» DIRECTIONS FOR THIS TASK
Give the rows between the lines holding "Document page, 1275x1650 pixels." and "text The value is the mean value of within", inclusive, as a two-column CSV with the columns input and output. Put each input and its output on one CSV line, with each field in quotation marks and line breaks replaced by spaces.

+ + +

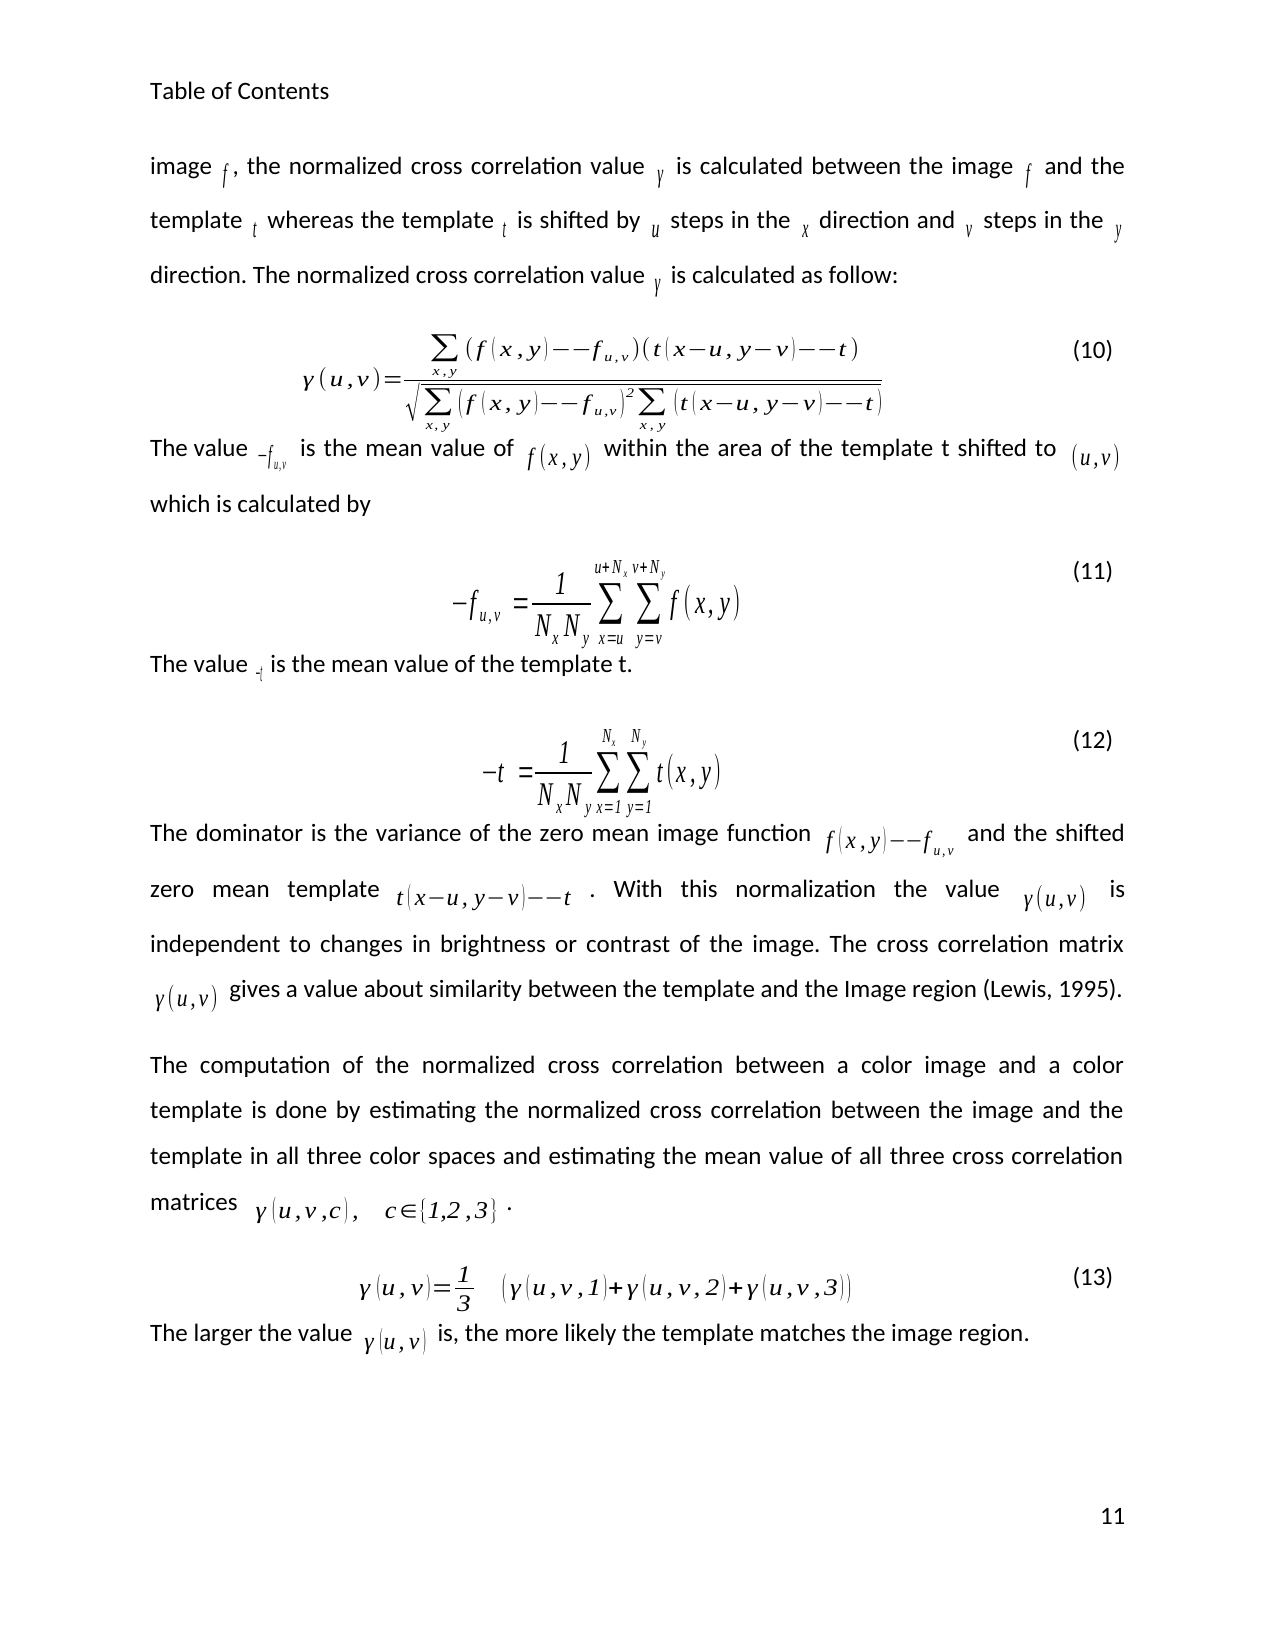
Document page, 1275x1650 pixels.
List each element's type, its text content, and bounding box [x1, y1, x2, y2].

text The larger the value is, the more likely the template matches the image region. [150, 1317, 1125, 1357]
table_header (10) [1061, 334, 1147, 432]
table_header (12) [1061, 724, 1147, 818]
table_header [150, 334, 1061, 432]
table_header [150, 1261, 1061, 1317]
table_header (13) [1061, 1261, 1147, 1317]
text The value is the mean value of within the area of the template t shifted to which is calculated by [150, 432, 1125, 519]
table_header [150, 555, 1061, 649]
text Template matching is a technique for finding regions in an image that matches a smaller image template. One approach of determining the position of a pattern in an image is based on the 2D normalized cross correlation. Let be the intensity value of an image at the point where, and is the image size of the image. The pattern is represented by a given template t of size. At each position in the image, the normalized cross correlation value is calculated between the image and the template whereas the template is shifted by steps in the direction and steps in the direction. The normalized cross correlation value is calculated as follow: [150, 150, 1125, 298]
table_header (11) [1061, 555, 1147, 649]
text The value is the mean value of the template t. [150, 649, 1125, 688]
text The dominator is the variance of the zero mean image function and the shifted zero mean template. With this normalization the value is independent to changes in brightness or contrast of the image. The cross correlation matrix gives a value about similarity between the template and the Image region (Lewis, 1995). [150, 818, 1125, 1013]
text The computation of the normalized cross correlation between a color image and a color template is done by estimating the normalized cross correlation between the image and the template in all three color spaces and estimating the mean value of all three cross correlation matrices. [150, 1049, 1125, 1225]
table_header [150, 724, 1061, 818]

+ + +

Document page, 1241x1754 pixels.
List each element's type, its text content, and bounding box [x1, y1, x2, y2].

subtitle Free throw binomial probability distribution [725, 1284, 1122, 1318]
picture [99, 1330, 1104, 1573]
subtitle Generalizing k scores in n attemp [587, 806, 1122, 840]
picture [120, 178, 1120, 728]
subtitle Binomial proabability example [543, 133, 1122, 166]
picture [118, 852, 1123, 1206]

+ + +

» ANSWER TO THE TASK
input,output
"Document page, 1275x1650 pixels. List each element's type, its text content, and bounding box [x1, y1, x2, y2].","text The larger the value is, the more likely the template matches the image region. [150, 1317, 1125, 1357] table_header (10) [1061, 334, 1147, 432] table_header (12) [1061, 724, 1147, 818] table_header [150, 334, 1061, 432] table_header [150, 1261, 1061, 1317] table_header (13) [1061, 1261, 1147, 1317] text The value is the mean value of within the area of the template t shifted to which is calculated by [150, 432, 1125, 519]"